### SOURCE TEXT
● ● ● ● ● ● ●

10The post-Tambora food crisis had lost some of its force in 1818 and the number of passengers declined slightly, as did the number of people seeking servant contracts.

Illustration 5

But in 1819, both increased again, only to reach the nadir a year later. Ships originally destined for Philadelphia and Baltimore in 1818 and 1819 were instead directed to New Orleans. In 1820, 621 German passengers arrived in the southern port, compared to only 115 in Philadelphia. Confronted with this sudden influx, the Louisiana House of Representatives passed an act for the relief and protection of redemptioners (Grabbe 251). 500 Germans negotiated servant contracts under this law. Then the practice ceased there, too.

11Let us look once more at Illustration 5: Most redemptioners of 1817 found occupation with farmers or artisans in the counties west of Philadelphia. Smaller numbers were put into servitude in Ohio, Maryland, and southern New Jersey. In 1818, we see an increase in the city of Philadelphia due to a growing demand for household servants, most of them female, but in rural regions the numbers went down significantly. The contracts recorded in the Philadelphia Registry of the Redemptioners during 1818 show that most of the servants were either young unmarried women or minors who became apprentices (Grabbe 346). It should be noted that in 1818 and 1819 the category “Outside of Pennsylvania” refers to the states of New York, Virginia, Tennessee, North Carolina, and even to the Alabama Territory. There is evidence that the importers of redemptioners signed batches of servant contracts themselves, hoping to find better market conditions at a later time. They even reassigned the contracts to soul drivers. The 1819 to 1820 bar looks normal and one would not guess that the last ever indenture in Philadelphia was dated December 9, 1820. It is likely that many of the 300 plus indentured servants of 1819 signed contracts, but never completed their service.

Changing Attitudes towards Indentured Servants

12This brings us closer to an understanding of why the redemptioner system ceased to be a valid option for U.S.-bound migrants at that time. The American State Papers of the 16th Congress contain a petition and supporting documents submitted by James Brown, a citizen in Nashville, Tennessee (U.S. Congress, American State Papers).[5] In October 1818, Brown had come to Philadelphia and signed servant contracts with 22 German redemptioners. He planned to travel to Tennessee and Alabama to reassign these indentures there to the highest bidder. The group moved westward on the Cumberland Road to Wheeling. Brown purchased a boat, intending to transport his servants down the Ohio river to Cincinnati. He came as far as Marietta where a hostile, stone-throwing crowd pressured him to set the servants free. Neither the local police nor the militia took action against the mob.

13Brown went away to procure writs of habeas corpus in nearby Virginia only to see himself arrested upon his return to Marietta and escorted back to his boat by the sheriff and a posse of more than one hundred men. A local court then set the servants at liberty, as Brown wrote in an affidavit, “and [they] were congratulated by the court, most of the bar, and nearly all of the spectators.” Brown eventually managed to reobtain six of his servants with the help of a U.S. District Court warrant, but lost them in Cincinnati after German-speaking citizens had physically attacked him and his helpers. In the petition submitted to the U.S. Senate in December 1819, a “change of venue” was demanded. There was “no probability, under the present state of public feeling, that restitution would be made for the injury […] sustained both in person and property. […] Such is the temper and feeling of the people generally that your memorialist believes he would be unable in the State of Ohio to have justice done.”

● ● ● ● ● ● ●

### TASK TO COMPLETE
Can you output the passage on German redemptioners word for word, starting with "10The post-Tambora food" and going on through "ceased there, too."? The data that follows has no connection to the passage on German redemptioners.

### DATA SECTION
● ● ● ● ● ● ●

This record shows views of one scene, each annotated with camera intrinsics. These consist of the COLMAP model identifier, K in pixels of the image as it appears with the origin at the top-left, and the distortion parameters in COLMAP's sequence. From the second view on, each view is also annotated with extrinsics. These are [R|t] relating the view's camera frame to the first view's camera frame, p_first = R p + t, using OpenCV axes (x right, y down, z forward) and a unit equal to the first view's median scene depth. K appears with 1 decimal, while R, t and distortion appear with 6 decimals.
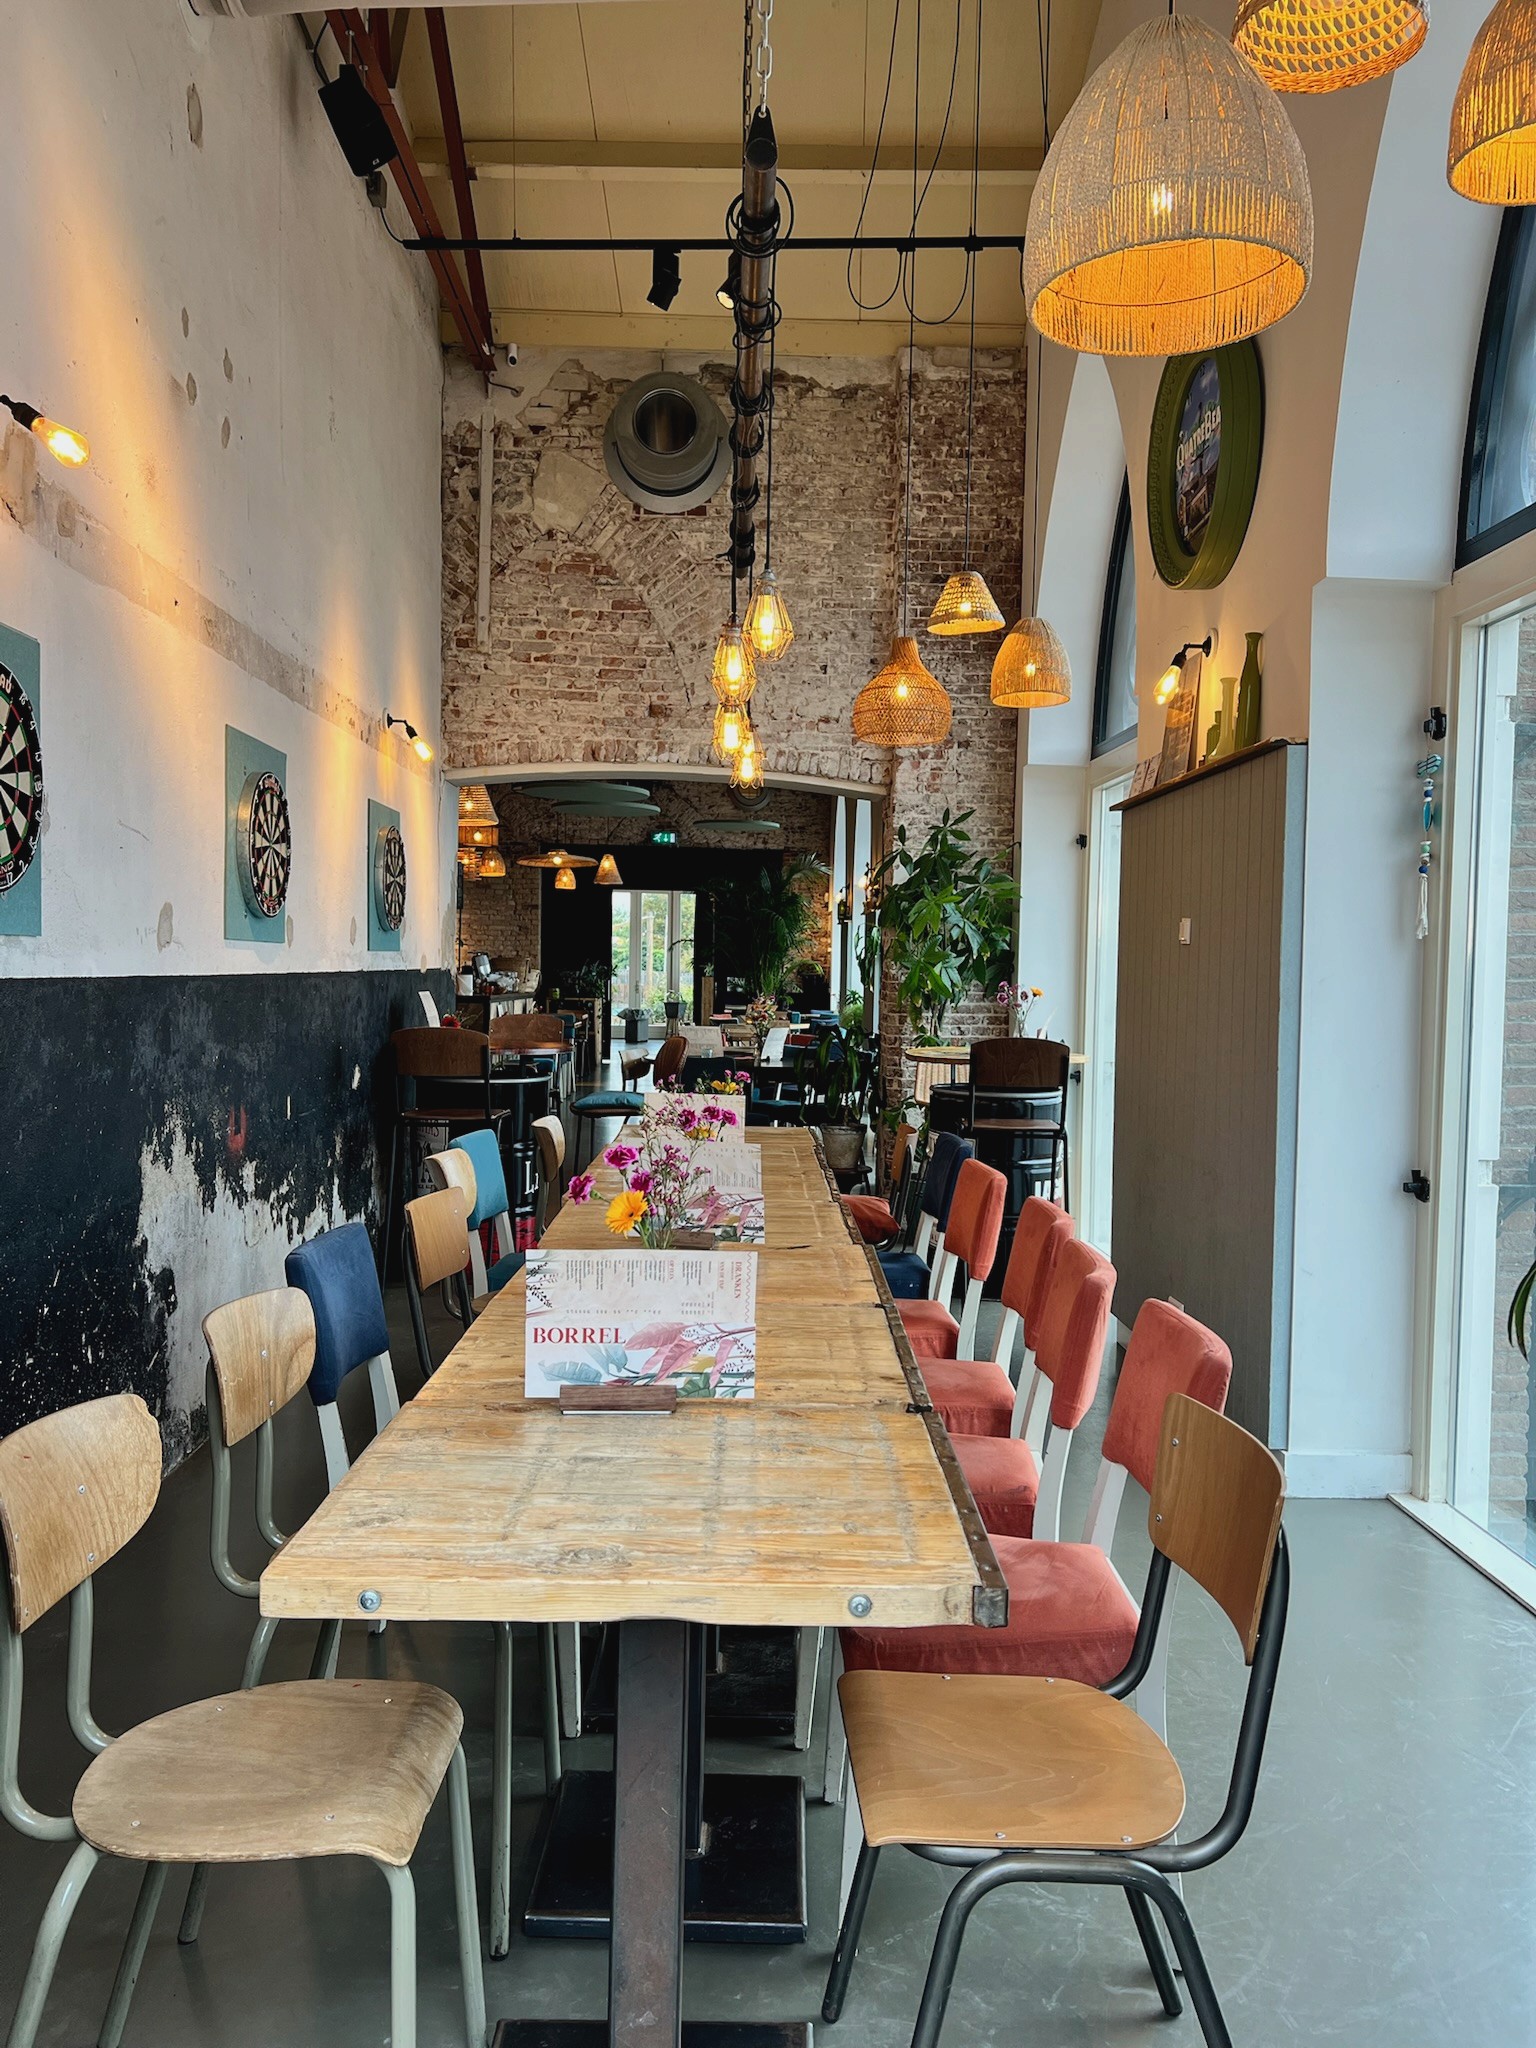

● ● ● ● ● ● ●

### FINISHED TASK
10The post-Tambora food crisis had lost some of its force in 1818 and the number of passengers declined slightly, as did the number of people seeking servant contracts.

Illustration 5

But in 1819, both increased again, only to reach the nadir a year later. Ships originally destined for Philadelphia and Baltimore in 1818 and 1819 were instead directed to New Orleans. In 1820, 621 German passengers arrived in the southern port, compared to only 115 in Philadelphia. Confronted with this sudden influx, the Louisiana House of Representatives passed an act for the relief and protection of redemptioners (Grabbe 251). 500 Germans negotiated servant contracts under this law. Then the practice ceased there, too.